I know — I'm not the first to marvel at seven's large body
of work. Jews, Christians, and trivia experts commit to memory
how Jericho landed in Joshua's hands once he circled it seven times,
how God's first line, which begins In the beginning , is seven
simple Hebrew words, and there: genesis. Why did our Father
mark the world with this number? Christians continue to wonder.

And Pythagoreans, eating numbers instead of bread, wondering
about every digit, gave them all gendered bodies,
and called seven perfect . Same with numerology. Your father
might score Marilyn Monroe a ten , but if he remembered
how to turn names into numbers, he'd know she equals seven ,
a perfect Pythagorean male. Seven can turn on us. The time

in years for the devil's contract to conclude and the number of times
you sign your name both equal seven. Not just for wonders,
seven also means omens, evil — seven seals, seven
plagues, seven hells. Here's one that haunts me: Our bodies
need seven years to regenerate all their cells. I remember
learning this — and loving to hear it — from my doctor, my father.

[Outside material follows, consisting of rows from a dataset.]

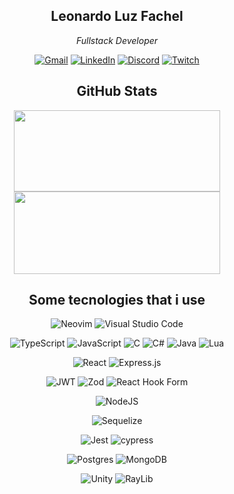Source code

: <div 
  align="center"
>

  ## Leonardo Luz Fachel
  
  _Fullstack Developer_
  
  [![Gmail](https://img.shields.io/badge/Gmail-D14836?style=for-the-badge&logo=gmail&logoColor=white)](mailto:leonardo.luz.fc@gmail.com)
  [![LinkedIn](https://img.shields.io/badge/linkedin-%230077B5.svg?style=for-the-badge&logo=linkedin&logoColor=white)](https://linkedin.com/in/leonardo-luz-fachel-697867286)
  [![Discord](https://img.shields.io/badge/Discord-%235865F2.svg?style=for-the-badge&logo=discord&logoColor=white)](https://discord.com/users/leonardo_lf)
  [![Twitch](https://img.shields.io/badge/Twitch-9347FF?style=for-the-badge&logo=twitch&logoColor=white)](https://www.twitch.tv/dev_luz)


  ## GitHub Stats

  <img 
    height="130px" 
    width="330px" 
    src="https://github-readme-stats.vercel.app/api?username=Leonardo-Luz&theme=dark&hide_border=false&include_all_commits=false&count_private=true"
  />
  <img 
    height="132px" 
    width="330px" 
    src="https://github-readme-streak-stats.herokuapp.com/?user=Leonardo-Luz&theme=dark&hide_border=false/"
  />
   
 <!-- &title_color=000 - &bg_color=1bb128,1bb17d,1b60b1 - &text_color=000 -->  

## Some tecnologies that i use

![Neovim](https://img.shields.io/badge/NeoVim-%2357A143.svg?&style=for-the-badge&logo=neovim&logoColor=white)
![Visual Studio Code](https://img.shields.io/badge/Visual%20Studio%20Code-0078d7.svg?style=for-the-badge&logo=visual-studio-code&logoColor=white)

![TypeScript](https://img.shields.io/badge/typescript-%23007ACC.svg?style=for-the-badge&logo=typescript&logoColor=white)
![JavaScript](https://img.shields.io/badge/javascript-%23323330.svg?style=for-the-badge&logo=javascript&logoColor=%23F7DF1E)
![C](https://img.shields.io/badge/c-%2300599C.svg?style=for-the-badge&logo=c&logoColor=white)
![C#](https://img.shields.io/badge/c%23-%23239120.svg?style=for-the-badge&logo=csharp&logoColor=white)
![Java](https://img.shields.io/badge/java-%23ED8B00.svg?style=for-the-badge&logo=openjdk&logoColor=white)
![Lua](https://img.shields.io/badge/lua-%232C2D72.svg?style=for-the-badge&logo=lua&logoColor=white)

![React](https://img.shields.io/badge/react-%2320232a.svg?style=for-the-badge&logo=react&logoColor=%2361DAFB)
![Express.js](https://img.shields.io/badge/express.js-%23404d59.svg?style=for-the-badge&logo=express&logoColor=%2361DAFB)

![JWT](https://img.shields.io/badge/JWT-black?style=for-the-badge&logo=JSON%20web%20tokens)
![Zod](https://img.shields.io/badge/zod-%233068b7.svg?style=for-the-badge&logo=zod&logoColor=white)
![React Hook Form](https://img.shields.io/badge/React%20Hook%20Form-%23EC5990.svg?style=for-the-badge&logo=reacthookform&logoColor=white)

![NodeJS](https://img.shields.io/badge/node.js-6DA55F?style=for-the-badge&logo=node.js&logoColor=white)

![Sequelize](https://img.shields.io/badge/Sequelize-52B0E7?style=for-the-badge&logo=Sequelize&logoColor=white)

![Jest](https://img.shields.io/badge/-jest-%23C21325?style=for-the-badge&logo=jest&logoColor=white)
![cypress](https://img.shields.io/badge/-cypress-%23E5E5E5?style=for-the-badge&logo=cypress&logoColor=058a5e)

![Postgres](https://img.shields.io/badge/postgres-%23316192.svg?style=for-the-badge&logo=postgresql&logoColor=white)
![MongoDB](https://img.shields.io/badge/MongoDB-%234ea94b.svg?style=for-the-badge&logo=mongodb&logoColor=white)

![Unity](https://img.shields.io/badge/unity-%23000000.svg?style=for-the-badge&logo=unity&logoColor=white)
![RayLib](https://img.shields.io/badge/RAYLIB-FFFFFF?style=for-the-badge&logo=raylib&logoColor=black)

</div>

It demonstrated immortality in multiples of seven. My father's
body ended that math just seven years ago. Those " times
tables, " so steady, don't just add — they subtract. I can't remember
if his cologne was sandalwood or citrus, and about his eyes, I wonder ...
It doesn't matter. This year, he'd have an entirely new body
anyway. Grief wails the first year, but by the seventh,

it whispers. The quiet is maddening. Into prime seven's
slender leg, on which like a stiff crane it stands, my father
slips. Into its wholeness, into the whole dark (and light) body
of the world which builds anew in seven days. How much time
does a body need to lose all that it had? The mind can wonder
all it wants, but the body has memory, and new cells don't remember

what they never knew. Father: I'm sorry. I don't remember
the precise span of your arms around my body. In another seven
years' time, what other of your wonders will I lose?